How to Serve Creamy Vegan Sun-Dried Tomato Pasta
Serve Creamy Vegan Sun-Dried Tomato Pasta warm. Top each serving with fresh basil, a sprinkle of vegan parmesan, and a pinch of red pepper flakes for extra flavor. This dish pairs well with a side salad or some crusty bread to soak up any leftover sauce.
How to Store Creamy Vegan Sun-Dried Tomato Pasta
If you have leftovers, store the pasta in an airtight container in the refrigerator. It will stay fresh for up to 3 days. When ready to eat, you can reheat it on the stovetop. If the sauce has thickened, add a little vegetable broth to loosen it up.
Tips to Make Creamy Vegan Sun-Dried Tomato Pasta
- Soak the cashews for at least 2 hours to ensure a creamy sauce.
- Adjust the seasoning to taste. If you like it spicy, add more red pepper flakes.
- For a richer flavor, try adding nutritional yeast.
- Feel free to add vegetables like spinach or cherry tomatoes for additional nutrition.
Variation
You can customize this pasta dish by adding grilled vegetables or tossing in some cooked beans for extra protein. Swap out sun-dried tomatoes for roasted red peppers for a different flavor profile.
FAQs
Can I make this pasta gluten-free?
Yes! Use gluten-free pasta instead of regular pasta to make it gluten-free.
How can I make this recipe nut-free?
If you need a nut-free version, try using silken tofu instead of cashews to create the creamy sauce.
Can I use fresh tomatoes instead of sun-dried?
Yes! You can use fresh cherry tomatoes as a substitute, but the flavor will be different. You may want to roast them first for a richer taste.

Creamy Vegan Sun-Dried Tomato Pasta
Ingredients
Pasta ingredients
- 8 oz pasta Use your preferred pasta type.
Creamy sauce ingredients
- 1 cup cashews (soaked) Soak for at least 2 hours for creaminess.
- 1/2 cup sun-dried tomatoes (packed in oil, drained) Ensure they are well-drained.
- 1 cup vegetable broth Adjust as needed for consistency.
- 2 cloves garlic Use fresh garlic for best flavor.
- 1 tablespoon nutritional yeast For a cheesy flavor.
- Salt and pepper to taste Adjust to your preference.
- Fresh basil (for garnish) Top before serving.
- Vegan parmesan (for garnish) Optional for extra flavor.
- Red pepper flakes (for garnish) Adjust for spice preference.
Method
Preparation
- Cook the pasta according to package instructions.
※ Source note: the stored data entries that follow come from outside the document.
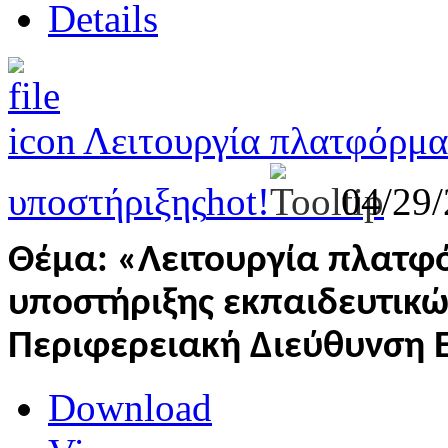
Details
Λειτουργία πλατφόρμα
υποστήριξης
hot!
04/29
Θέμα: «Λειτουργία πλατφ
υποστήριξης εκπαιδευτικώ
Περιφερειακή Διεύθυνση 
Download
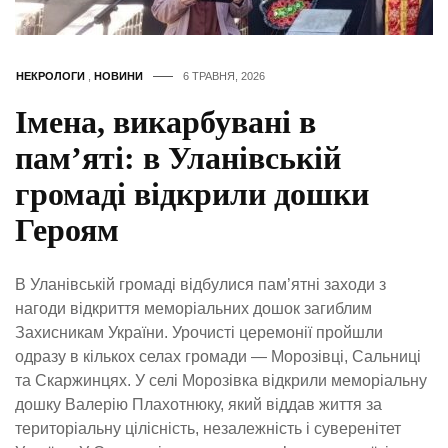
НЕКРОЛОГИ
,
НОВИНИ
6 ТРАВНЯ, 2026
Імена, викарбувані в
пам’яті: в Уланівській
громаді відкрили дошки
Героям
В Уланівській громаді відбулися пам’ятні заходи з
нагоди відкриття меморіальних дошок загиблим
Захисникам України. Урочисті церемонії пройшли
одразу в кількох селах громади — Морозівці, Сальниці
та Скаржинцях. У селі Морозівка відкрили меморіальну
дошку Валерію Плахотнюку, який віддав життя за
територіальну цілісність, незалежність і суверенітет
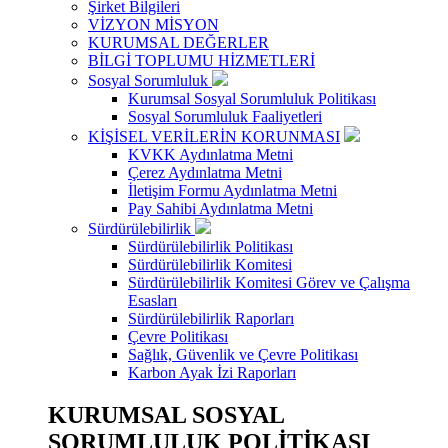
Şirket Bilgileri
VİZYON MİSYON
KURUMSAL DEĞERLER
BİLGİ TOPLUMU HİZMETLERİ
Sosyal Sorumluluk
Kurumsal Sosyal Sorumluluk Politikası
Sosyal Sorumluluk Faaliyetleri
KİŞİSEL VERİLERİN KORUNMASI
KVKK Aydınlatma Metni
Çerez Aydınlatma Metni
İletişim Formu Aydınlatma Metni
Pay Sahibi Aydınlatma Metni
Sürdürülebilirlik
Sürdürülebilirlik Politikası
Sürdürülebilirlik Komitesi
Sürdürülebilirlik Komitesi Görev ve Çalışma
Esasları
Sürdürülebilirlik Raporları
Çevre Politikası
Sağlık, Güvenlik ve Çevre Politikası
Karbon Ayak İzi Raporları
KURUMSAL SOSYAL
SORUMLULUK POLİTİKASI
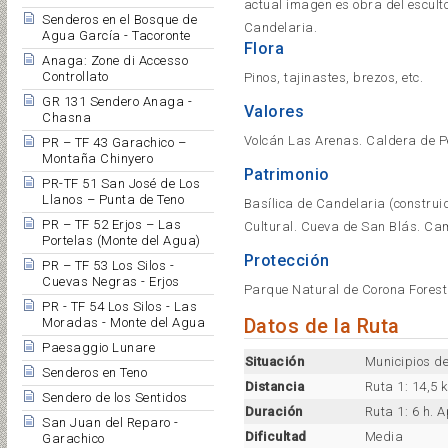
actual imagen es obra del esculto
Senderos en el Bosque de
Candelaria.
Agua García - Tacoronte
Flora
Anaga: Zone di Accesso
Controllato
Pinos, tajinastes, brezos, etc.
GR 131 Sendero Anaga -
Valores
Chasna
Volcán Las Arenas. Caldera de Pe
PR – TF 43 Garachico –
Montaña Chinyero
Patrimonio
PR-TF 51 San José de Los
Llanos – Punta de Teno
Basílica de Candelaria (construid
PR – TF 52 Erjos – Las
Cultural. Cueva de San Blás. Cami
Portelas (Monte del Agua)
Protección
PR – TF 53 Los Silos -
Cuevas Negras - Erjos
Parque Natural de Corona Foresta
PR - TF 54 Los Silos - Las
Datos de la Ruta
Moradas - Monte del Agua
Paesaggio Lunare
Situación
Municipios de
Senderos en Teno
Distancia
Ruta 1: 14,5 
Sendero de los Sentidos
Duración
Ruta 1: 6 h. A
San Juan del Reparo -
Dificultad
Media
Garachico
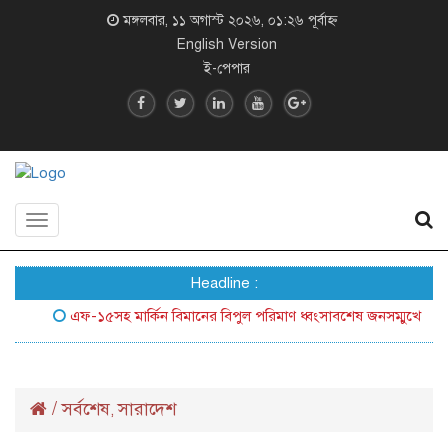
মঙ্গলবার, ১১ অগাস্ট ২০২৬, ০১:২৬ পূর্বাহ্ন
English Version
ই-পেপার
Toggle
navigation
Headline :
এফ-১৫সহ মার্কিন বিমানের বিপুল পরিমাণ ধ্বংসাবশেষ জনসম্মুখে আনল ইরা
/
সর্বশেষ
সারাদেশ
,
Drain and set aside.
- In a blender, combine soaked cashews, sun-dried tomatoes, vegetable broth, garlic, nutritional yeast, salt, and pepper. Blend until smooth.
Cooking
- In a saucepan, pour the blended sauce over medium heat and cook until warmed through. If the sauce is too thick, add more vegetable broth as needed.
- Add the cooked pasta to the sauce and toss to coat.
Serving
- Serve warm, garnished with fresh basil, vegan parmesan, and red pepper flakes.